I miss libraries. There are few times in my life that I miss, probably because there have been many hard times, but I loved when my children were young and I stayed home with them. I love the term, “stay at home mom”, as though “mom” needs any sort of qualifier. During those years that I “stayed at home”, I and my two children did little staying home. We did a lot of biking, walking, park visiting, people visiting, exploration of the world, and lots and lots of library visits. We were library junkies. Or rather, I was a library junkie and I dragged my kids along to get my fix.

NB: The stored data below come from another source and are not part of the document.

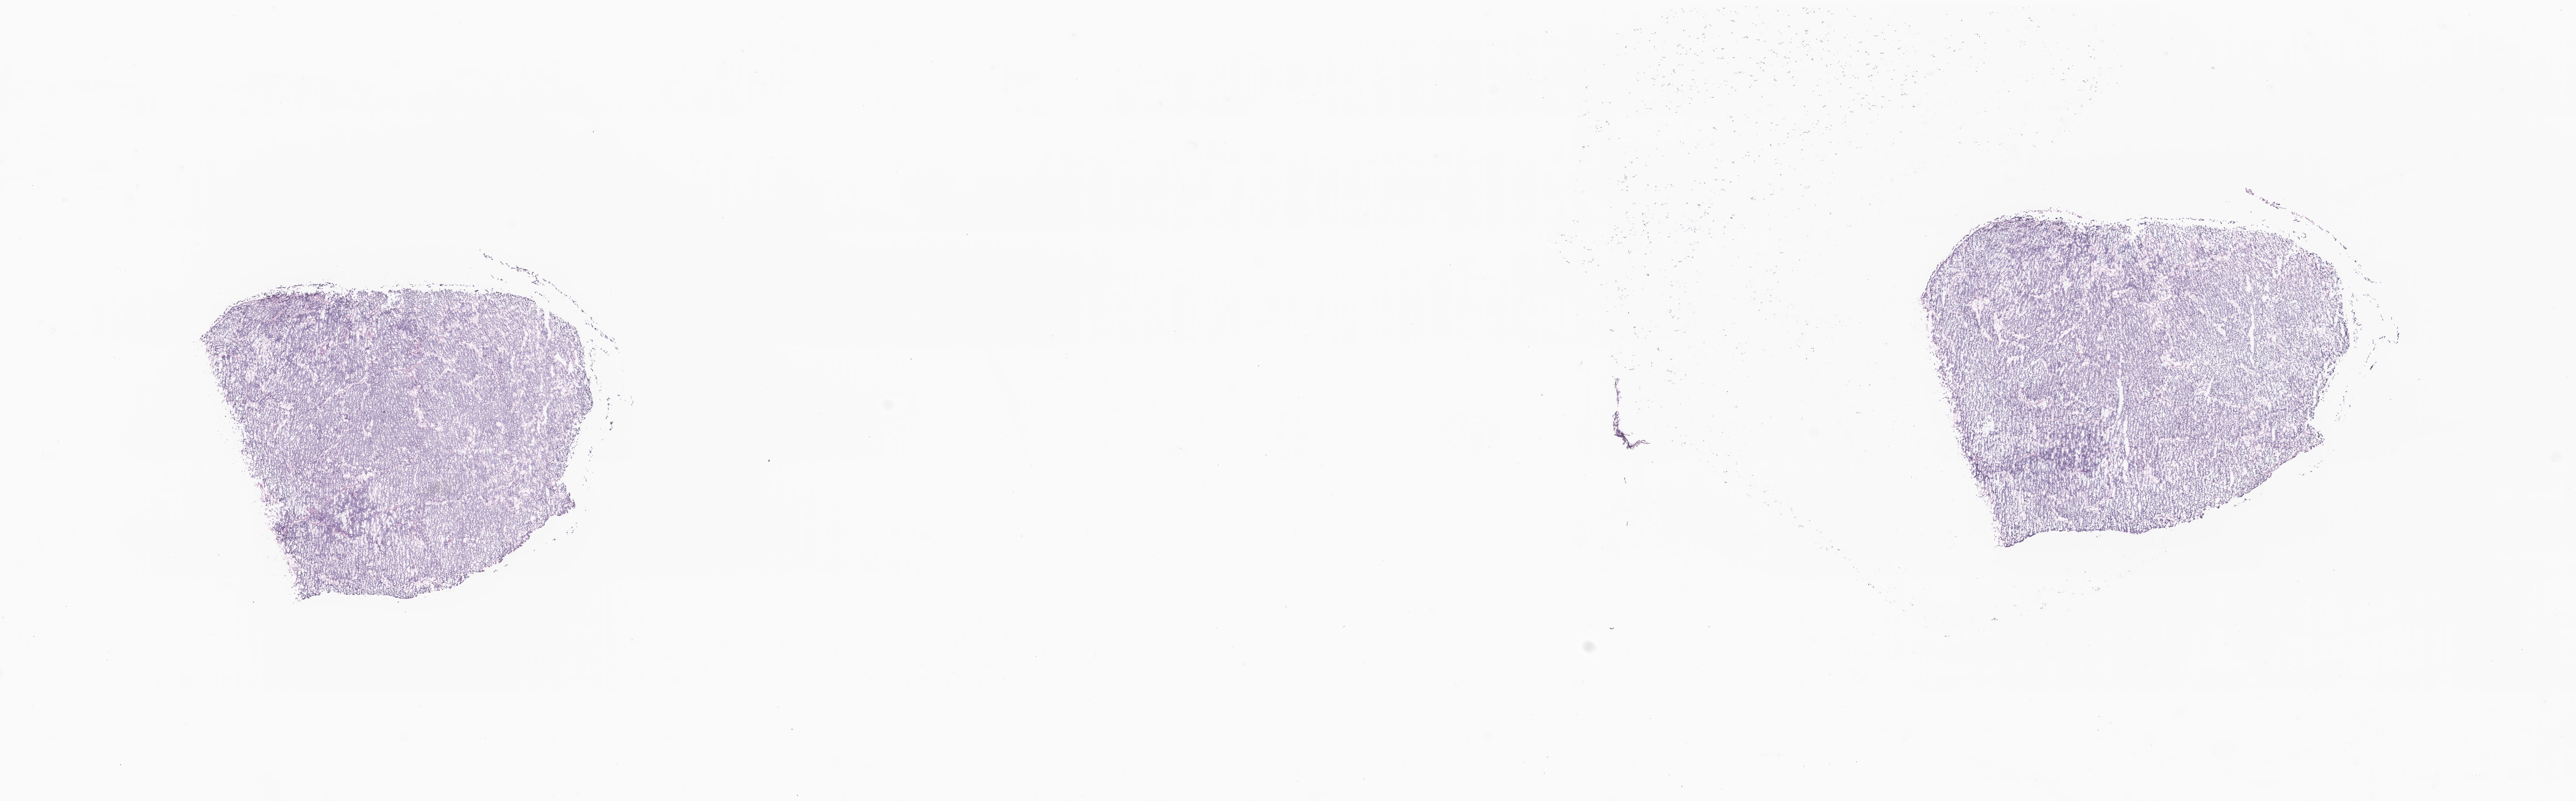
Whole-slide image, H&E stain of tumor tissue from the cerebellum — shown as a low-resolution overview of the whole scanned area (about 23.9 x 7.4 mm); frozen section (OCT-embedded). Male patient, age 105 months (8 years 9 months).
- diagnosis: Medulloblastoma, NOS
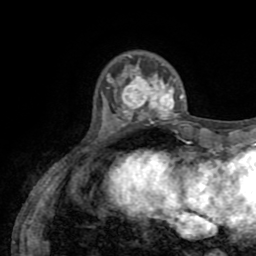
Breast MRI (dynamic contrast-enhanced), one axial slice. Position 16 of 72 along the scan axis. Cropped to one breast. Dynamic contrast-enhanced series, time point 2 of 8 at this slice position (early post-contrast). 1.5 T. TE 3.2 ms, TR 6.5 ms. 2.2 mm slice thickness. 256 × 256 image matrix. Female patient.
Outlined on this slice (semi-automatically segmented with operator editing):
- enhancing-tissue mask used for the functional tumour volume (all voxels passing the contrast-enhancement thresholds inside the analysis volume; usually the tumour): bounding box [x1, y1, x2, y2] px = [119, 66, 184, 126]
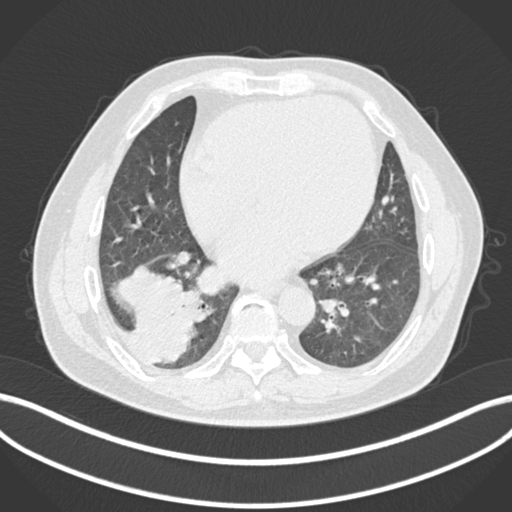
Chest CT, one axial slice; slice 57 of 200 in the series (ordered by position); 120 kVp; lung window (W 1500 / L -600 HU); 1 mm slice thickness; 512 × 512 image matrix, field of view 400 × 400 mm. Male patient, age 59 years.
Annotated regions visible in this slice (rectangle marked by the reading radiologist):
- lung tumour (recorded histology: adenocarcinoma): bounding box <110,257,201,366> (left, top, right, bottom; pixels)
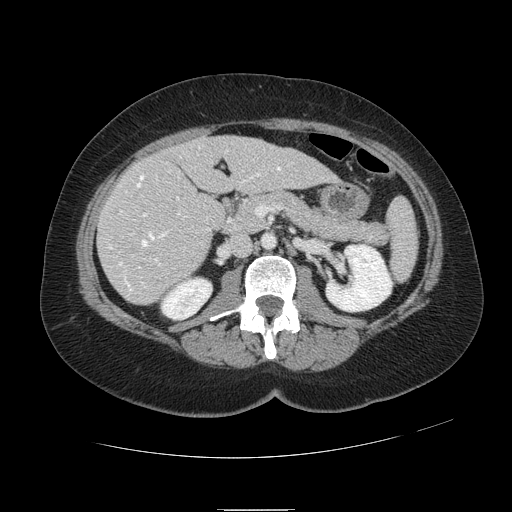
Contrast-enhanced abdominal CT, one axial slice. Slice 42 of 121 in the series (ordered by position). 120 kVp. Soft-tissue window (W 400 / L 40 HU). 512 × 512 image matrix, field of view 400 × 400 mm. From the clinical record (not read from this slice): patient: male, age 57 years at operation; diagnosis: colorectal cancer liver metastases, imaged before liver resection; multiple liver metastases: yes; largest metastasis: 6.3 cm; chemotherapy before resection: yes.
Structures marked on this image (expert manual segmentation):
- hepatic veins: bounding box <109,151,280,286> (left, top, right, bottom; pixels)
- liver: <99,136,335,305>
- planned liver remnant (the part of the liver to remain after resection): <178,136,336,194>
- portal vein (with intrahepatic branches): <138,197,181,269>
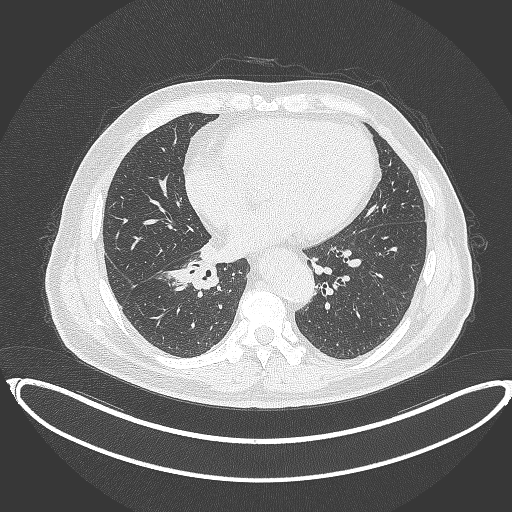
Chest CT, one axial slice. Slice 166 of 387 in the series (ordered by position). Reconstruction kernel B70f. Lung window (W 1500 / L -600 HU). 512 × 512 image matrix. Male patient, age 61 years. From the clinical record (not read from this slice): clinical TNM (as recorded): T1b N1 M0.
Annotated regions visible in this slice (rectangle marked by the reading radiologist):
- lung tumour (recorded histology: squamous cell carcinoma): bounding box [x1, y1, x2, y2] px = [159, 257, 221, 293]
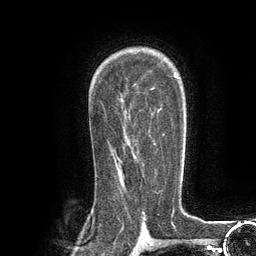
Breast MRI (dynamic contrast-enhanced), one axial slice. Slice 83 of 134 in the series (ordered by position). Cropped to one breast. Dynamic contrast-enhanced series, time point 2 of 6 at this slice position (early post-contrast). 3 T. TE 2.8 ms, TR 7.3 ms. 1.2 mm slice thickness. 256 × 256 image matrix, field of view 180 × 180 mm. Female patient.
Structures marked on this image (semi-automatic segmentation, software-assisted and operator-edited):
- enhancing-tissue mask used for the functional tumour volume (all voxels passing the contrast-enhancement thresholds inside the analysis volume; usually the tumour): bounding box (x1, y1, x2, y2) in pixels: (136, 133, 165, 166)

Even though I was a young mother, and quite adamant before having children that I would NEVER have children, I found motherhood almost entirely blissful. Particularly all those hours when it was just the three of us, wandering around our life in a seemingly close to perfect symbiosis. Each day stretched out before us with infinite potential. I don’t judge it, but I’ve never understood parents who put their children in front of the television and walk away for hours at a time. I suppose it’s so they can keep the house clean. But for what? In the end, what real purpose will that have served? You bet our dishes were going to wait when there were probably caterpillars turning into butterflies right outside our door and right that very second. Life was all around us, and I didn’t want to miss a second of living through the eyes of my children as they discovered it. I was so in love with them.

So tonight, when I walked into a public library for the first time in three years, I was washed over with that melancholy nostalgia we feel when life hasn’t gone as we thought it would and we are suddenly reminded of a time that was full of blind hope. Back then, I was so sure that by sharing the world with my children that it was all going to turn out well for them, if not downright perfect. I would feel confident and satisfied as I tucked them each under one arm and read story after story out loud, complete with animated character voices. Everything, back then, was going to be alright. All those days at the library, curled in corners and chairs and beanbags and nooks reading was all the evidence I needed that life was kind and good.

As I walked through the children’s section of the library looking for my, now teenaged, son who was supposed to be there somewhere for community service to make amends for some trouble he got tangled up in, I couldn’t escape those waves of bittersweet sadness and longing. How did everything go wrong? How could it have? Why wasn’t I strong enough for my children, to keep them forever safe, forever in my lap with a book, forever ok?

When I found him finally, I wanted to be happy and carefree and beam that mother-love smile onto his face, but instead my face crumpled into haggard worry and I berated him for being late, for taking chances he shouldn’t, for making me worry, and for not being responsible. Who is this other mother that keeps eclipsing the mother I was and still want to be? How could I know then to let the dishes go, but now I lecture and nag and obsess and worry? How could I know then to not interfere with the unfolding of these two little sentient beings, but now I’ve let the hammer of cultural pressure knock me into senselessness as I hear that other mother tell them what they’ve got to be? How could I have so much grace, patience, strength and compassion back then, and now be reduced to tears, or yelling, or pleading, at the drop of a hat or a forgotten chore?

I’m going back to the library tomorrow, and every day after that until I find her again. The mother I was and still want to be. I know she’s there somewhere.